The title is worded a bit confusingly. I apologize, I just couldn't think of how to phrase it.
Either way, say you have the plane $x+2y-4z=8$
The normal line will have direction $x=1, y=2, z=-4$
So they are very closely linked. However, I'm having trouble wrapping my head around why that is. How come you can list the normal vector and (along with a scalar) define a plane? I understand that it works, I just wonder how come?
I hope someone can explain this. Thanks!
On
Think of it this way: the plane described by the equation $ax+by+cz = 0$ is the set of all zeros of the function $f(x,y,z) = ax+by+cz$, i.e. the plane is an equipotential of $f$ with the potential $0$. The gradient $\nabla f$ of $f$ at some point is orthogonal to the equipotential at that point, and $\nabla f(x,y,z) = (a,b,c)$. Therefore, $(a,b,c)$ is orthogonal to the plane.
You can, of course, also employ some linear algebra: Let $u=(x_1,y_1,z_1)$ and $v=(x_2,y_2,z_2)$ be two points on the plane.
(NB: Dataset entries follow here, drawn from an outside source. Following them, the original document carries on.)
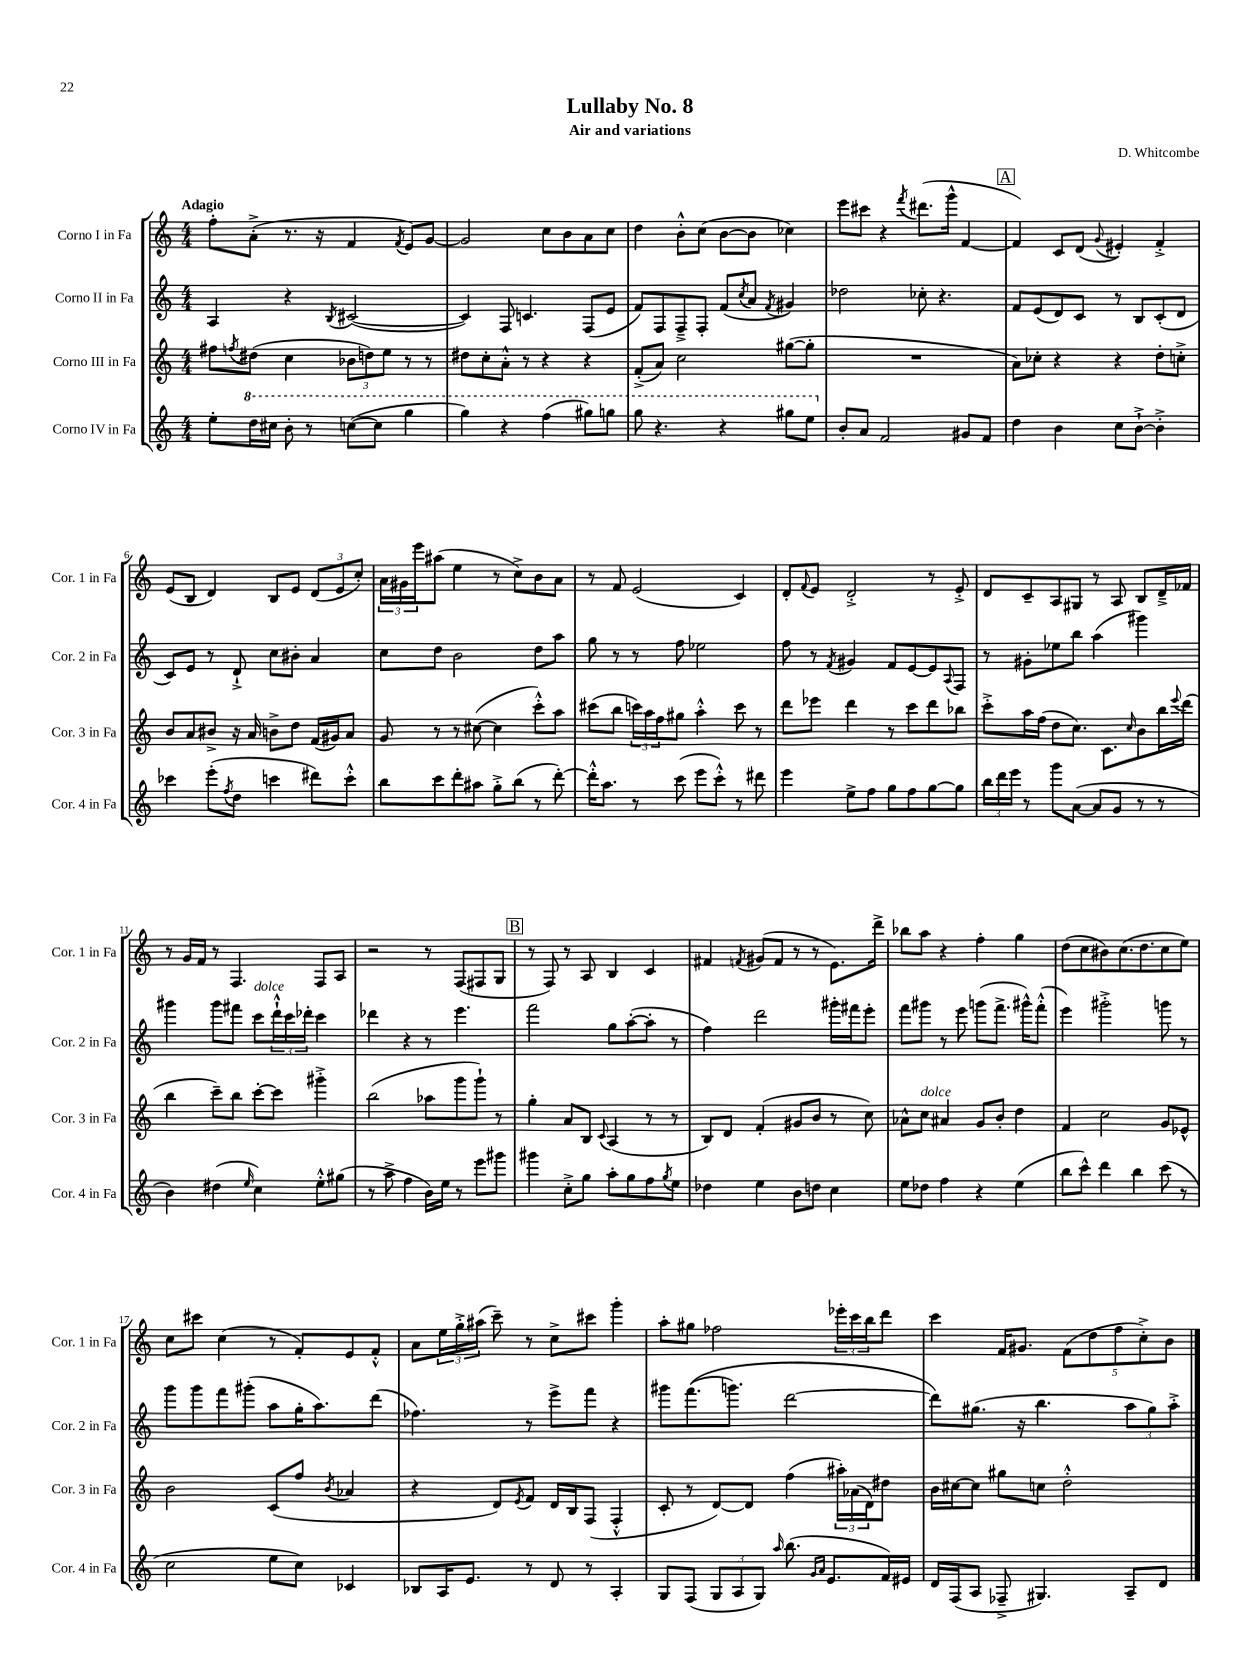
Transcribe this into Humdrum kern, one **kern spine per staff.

**kern	**kern	**kern	**kern
*staff4	*staff3	*staff2	*staff1
*clefG2	*clefG2	*clefG2	*clefG2
*k[]	*k[]	*k[]	*k[]
*M4/4	*M4/4	*M4/4	*M4/4
8ee'	8ff#	4A	8ff'
.	8qff	.	.
16ddd	(8dd#	.	(8a'^
16ccc#	.	.	.
8bb'	4cc	4r	8.r
8r	.	.	.
.	.	.	16r
.	.	8qB	.
([8ccc	12b-	([2c#	4f
.	12dd)	.	.
8ccc]	.	.	.
.	12ee	.	.
.	.	.	8qf
4ggg	8r	.	8e)
.	8r	.	[8g
=	=	=	=
4ggg)	8dd#	4c#])	2g]
.	8cc'	.	.
4r	8a'^^	8F	.
.	8r	4.c	.
(4fff	4r	.	8cc
.	.	.	8b
8ggg#)	4r	(8F	8a
8ggg	.	8e	8cc
=	=	=	=
8ggg	(8f'^	8f)	4dd
4.r	8a)	8F	.
.	2cc	8F~^	8b'^^
.	.	8F'	(8cc
4r	.	(8f	[8b
.	.	8qcc	.
.	.	8a	8b]
.	.	8qf	.
8ggg#	([8gg#	4g#)	4cc-)
8eee	8gg#']	.	.
=	=	=	=
8b'	1r	2dd-	8eee
8a	.	.	8ccc#
2f	.	.	4r
.	.	.	8qfff
.	.	8cc-'	(8.ddd#
.	.	4.r	.
.	.	.	16ggg^^
8g#	.	.	[4f
8f	.	.	.
=	=	=	=
4dd	8a)	8f	4f])
.	8cc-'	(8e	.
4b	4r	8d)	8c
.	.	8c	(8d
.	.	.	8qqg
8cc	4r	8r	4e#')
[8b`^	.	8B	.
4b'^]	8dd'	(8c'	4f'^
.	8cc'^	8d	.
=	=	=	=
4ccc-	8b	8c)	(8e
.	8a	8e	8B
(8eee'	8b#^	8r	4d)
8qff	.	.	.
8dd	16r	8d`^	.
.	16a	.	.
4ccc	8b^	8cc	8B
.	8dd	8b#'	8e
8ddd#)	(16f	4a	(12d
.	16g#)	.	.
.	.	.	12e
8ccc'^^	8a	.	.
.	.	.	12cc')
=	=	=	=
8bb	8g	8cc	24a
.	.	.	24g#
.	.	.	24eee
8ccc	8r	8dd	(8aa#
8ddd'	8r	2b	4ee
8aa#	([8cc#	.	.
8gg'^	4cc#]	.	8r
(8bb	.	.	8cc^)
8r	8ccc'^^)	8dd	8b
[8ddd')	8aa	8aa	8a
=	=	=	=
16ddd'^^]	(8ccc#	8gg	8r
8.aa	.	.	.
.	8bb	8r	8f
8r	24ccc)	8r	(2e
.	24aa	.	.
.	24ff	.	.
(8ccc	8gg#	8ff	.
8eee	4aa'^^	2ee-	.
8ccc'^^)	.	.	.
8r	8ccc	.	4c)
8ddd#	8r	.	.
=	=	=	=
4eee	8ddd	8ff	8d'
.	.	.	8qqf
.	8eee-	8r	8e
.	.	8qf	.
8ee^	4ddd	4g#	2d'^
8ff	.	.	.
8gg	8r	8f	.
8ff	8ccc	[8e	.
[8gg	8ddd	8e]	8r
.	.	8qqA	.
8gg]	8bb-	8F	8e'^
=	=	=	=
24bb	8ccc'^	8r	8d
24ddd	.	.	.
24eee	.	.	.
8r	16aa	8g#'	8c~
.	(16ff	.	.
8ggg	8dd	8ee-	8A
([8a	8.cc)	8bb	8G#
8a]	.	(4aa	8r
.	8.c	.	.
8g	.	.	8A
.	16qqcc	.	.
8r	8b	4ggg#)	8B
8r	16bb	.	16d~^
.	8qqeee	.	.
.	(16ddd	.	16f-
=	=	=	=
4b)	4bb	4ggg#	8r
.	.	.	16g
.	.	.	16f
(4dd#	8ccc~)	8ggg#	8r
.	8bb	8fff#	4.F
16qqee	.	.	.
4cc)	[8ccc'	8ccc	.
.	8ccc]	24ddd`^^	.
.	.	24ccc	.
.	.	24ddd-'	.
8ee'^^	4ggg#'^	4ccc	8F
(8gg#	.	.	8A
=	=	=	=
8r	(2bb	4ddd-	2r
8aa^	.	.	.
4ff	.	4r	.
16b)	8aa-	8r	8r
16ee	.	.	.
8r	8ggg	4.eee	(8F
8eee	8ggg`)	.	8F#
8ggg#	8r	.	8G
=	=	=	=
4ggg#	4gg'	2fff	8r
.	.	.	8F)
8cc'^	8a	.	8r
8gg	8B	.	8A
.	8qqc	.	.
8aa'	(4A	8gg	4B
8gg	.	([8aa'	.
8ff	8r	8aa']	4c
8qgg	.	.	.
8ee	8r	8r	.
=	=	=	=
4dd-	8B)	4ff)	4f#
.	8d	.	.
.	.	.	8qf
4ee	(4f'	2ddd	(8g#
.	.	.	8f
8b	8g#	.	8r
8dd	8b	.	8r
4cc	8r	16ggg#'	8.e)
.	.	16fff#	.
.	8cc)	8eee'	.
.	.	.	16ddd^
=	=	=	=
8ee	8a-^^	8fff	8bb-
8dd-	8cc	8ggg#	8aa
4ff	4a#	8r	4r
.	.	8eee	.
4r	8g	(8ggg	4ff'
.	8b'	8.fff^	.
(4ee	4dd	.	4gg
.	.	16ggg#^^)	.
.	.	(8fff'^^	.
=	=	=	=
8bb	4f	4eee)	(8dd
8ccc^^)	.	.	8cc
4ddd	2cc	2ggg#'^	8b#)
.	.	.	(8.cc
4bb	.	.	.
.	.	.	8.dd
(8ccc	8g	8ggg	8cc
8r	8e-^^	8r	8ee)
=	=	=	=
2cc	2b	8ggg	8cc
.	.	8ggg	8ccc#
.	.	8fff	(4cc
.	.	(8ggg#'	.
8ee	(8c	8aa	8r
8cc)	8ff	16gg'	8f')
.	.	8.aa)	.
.	8qb	.	.
4c-	4a-	.	8e
.	.	(8ddd	8f'^^
=	=	=	=
8B-	4r	4.ff-)	8a
16A	.	.	24ee
.	.	.	24gg'^
8.e	.	.	.
.	.	.	(24aa#
.	8d)	.	8ccc~)
.	8qe	.	.
8r	8f	8r	8r
8d	16d	8eee^	8cc^
.	16B	.	.
8r	(8F	8fff	8ccc#
4A'	4F'^^	4r	4ggg'
=	=	=	=
8G	8c'	8ggg#	8aa'
(8F	8r	&((8.fff	8gg#
12G	[8d)	.	2ff-
.	.	8.ggg)	.
12A	.	.	.
.	8d]	.	.
12G)	.	.	.
16qqaa	.	.	.
(8.bb	(4ff	[2ddd	.
16qqg	.	.	.
16qqa	.	.	.
8.e	.	.	.
.	24aa#')	.	24eee-'
.	(24a-	.	24ccc
.	24d)	.	24bb
16f)	8dd#	.	8ddd
16e#	.	.	.
=	=	=	=
16d	16b	8ddd]&)	4ccc
(16F	[16cc#	.	.
8A	8cc#]	(8.gg#	.
8F-~^	8gg#	.	16f
.	.	16r	8.g#
4.G#)	8cc	4.bb	.
.	2dd'^^	.	(10f
.	.	.	10dd
.	.	.	10ff
8A~	.	12aa	.
.	.	.	10cc'^)
.	.	12gg#)	.
8d	.	.	.
.	.	.	10b
.	.	12aa'^	.
==	==	==	==
*-	*-	*-	*-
Then we know that $ax_1+by_1+cz_1=0$ and $ax_2+by_2+cz_2=0$. This can be seen as a dot product with the vector $n=(a,b,c)$, i.e. $n\cdot u = 0$ and $n\cdot v = 0$. This then implies $n\cdot (u-v)=0$, i.e. the connecting vector of any two points on the plane is orthogonal to $n$, and therefore $n$ is orthogonal to the entire plane.
Note that this is only true in 3-dimensional space. In 2-dimensional space, it is lines that can be described by a single normal vector; in an $n$-dimensional space, it is $(n-1)$-dimensional hyperplanes.
On
For a really down-to-earth explanation, how about this:
Imagine a satellite dish with a central aerial that you aim at a distant point (the aerial is the normal), and imagine that the "dish" is actually rather flat (this is your plane). Any plane passing through the place where you are can be achieved by rotating your dish appropriately, and you can get to any parallel plane just by moving a fixed distance along the direction your aerial points along.
So, you just need 2 pieces of information to specify your plane:
On
First, let's work backwards. If we're on the plane, and we head towards the y axis, x and z will head to zero. Then 2y=8, so y=4. So apparently, the point (0,4,0) is on the plane. Notice if we are at any other point in the plane, (x,y,z), then the displacement vector, (x,y,z)-(0,4,0) must be perpendicular to the normal, let's call it n=(a,b,c). Thus the dot product must be zero.
Then n$\cdot$(x,y-4,z)=0, or ax+b(y-4)+cz=0. Or ax+by+cz=4b. But we know we have x+2y-4z=8, so n=(1,2,-4) works.
The logic probably isn't exactly what you wanted, but it may have to do. It's better to remember that
$$n\cdot(r-r_0)=0,$$
since that is the equation most closely associated with the geometry.
View it geometrically. For example, let the normal be the $z$-axis. Geometrically, this makes no difference, since any line could be picked as the $z$-axis. Now you can see what planes have the $z$-axis as a normal. They are just the planes parallel to the $x$-$y$ plane.
Any such plane can be fully identified if you know in addition a single number, namely the height at which the plane meets the $z$-axis.